*Task brief*: Wherever the word "notes" appears in a line of the data, that line should be copied.

*Records for this task*:
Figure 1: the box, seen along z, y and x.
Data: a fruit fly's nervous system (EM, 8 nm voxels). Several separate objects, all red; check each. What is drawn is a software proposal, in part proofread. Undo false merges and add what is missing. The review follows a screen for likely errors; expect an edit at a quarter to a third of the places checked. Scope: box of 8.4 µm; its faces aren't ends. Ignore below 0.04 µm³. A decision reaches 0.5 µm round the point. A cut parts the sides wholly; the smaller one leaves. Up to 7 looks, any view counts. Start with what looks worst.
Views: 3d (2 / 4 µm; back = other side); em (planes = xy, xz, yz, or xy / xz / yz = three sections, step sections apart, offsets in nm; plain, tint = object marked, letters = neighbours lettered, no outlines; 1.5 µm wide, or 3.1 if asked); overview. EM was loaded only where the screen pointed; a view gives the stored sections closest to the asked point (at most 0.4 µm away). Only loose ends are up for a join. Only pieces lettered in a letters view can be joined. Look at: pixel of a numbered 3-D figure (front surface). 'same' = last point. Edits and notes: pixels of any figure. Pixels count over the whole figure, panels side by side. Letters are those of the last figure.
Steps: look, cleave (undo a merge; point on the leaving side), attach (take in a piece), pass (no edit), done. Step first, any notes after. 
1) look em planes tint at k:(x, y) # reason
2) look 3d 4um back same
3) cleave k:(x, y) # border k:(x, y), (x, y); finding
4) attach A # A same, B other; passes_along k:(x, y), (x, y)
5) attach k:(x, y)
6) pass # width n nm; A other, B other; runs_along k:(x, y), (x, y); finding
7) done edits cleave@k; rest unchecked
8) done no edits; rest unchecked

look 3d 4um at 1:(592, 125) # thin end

---

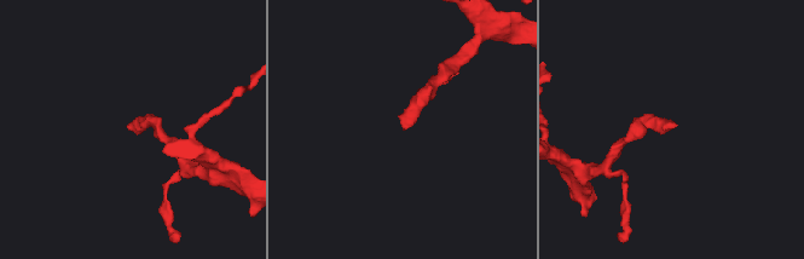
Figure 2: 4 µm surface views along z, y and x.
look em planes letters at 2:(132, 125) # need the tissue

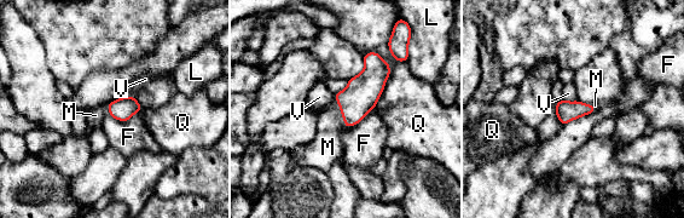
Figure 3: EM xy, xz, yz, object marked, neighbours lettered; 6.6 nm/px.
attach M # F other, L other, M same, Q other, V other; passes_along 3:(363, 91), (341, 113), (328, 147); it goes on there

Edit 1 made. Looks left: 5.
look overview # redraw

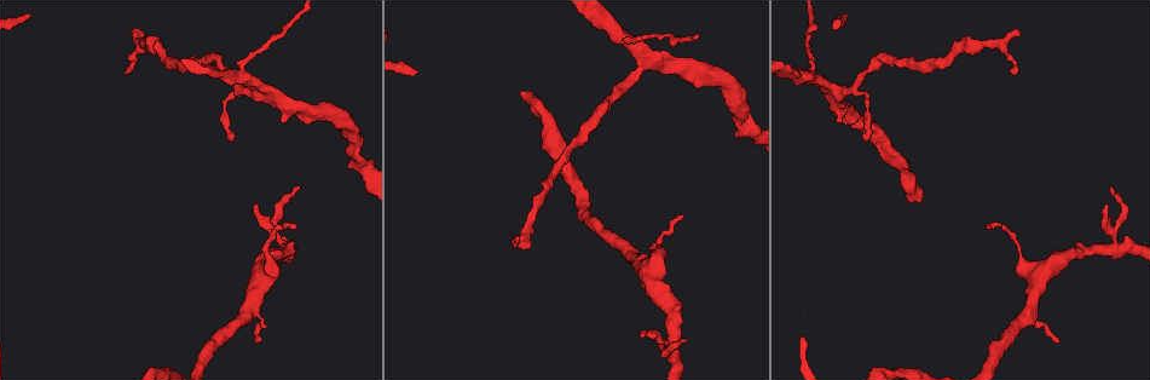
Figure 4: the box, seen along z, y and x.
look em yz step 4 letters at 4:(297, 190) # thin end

*Reply*:
Views: 3d (2 / 4 µm; back = other side); em (planes = xy, xz, yz, or xy / xz / yz = three sections, step sections apart, offsets in nm; plain, tint = object marked, letters = neighbours lettered, no outlines; 1.5 µm wide, or 3.1 if asked); overview. EM was loaded only where the screen pointed; a view gives the stored sections closest to the asked point (at most 0.4 µm away). Only loose ends are up for a join. Only pieces lettered in a letters view can be joined. Look at: pixel of a numbered 3-D figure (front surface). 'same' = last point. Edits and notes: pixels of any figure. Pixels count over the whole figure, panels side by side. Letters are those of the last figure.
Steps: look, cleave (undo a merge; point on the leaving side), attach (take in a piece), pass (no edit), done. Step first, any notes after. 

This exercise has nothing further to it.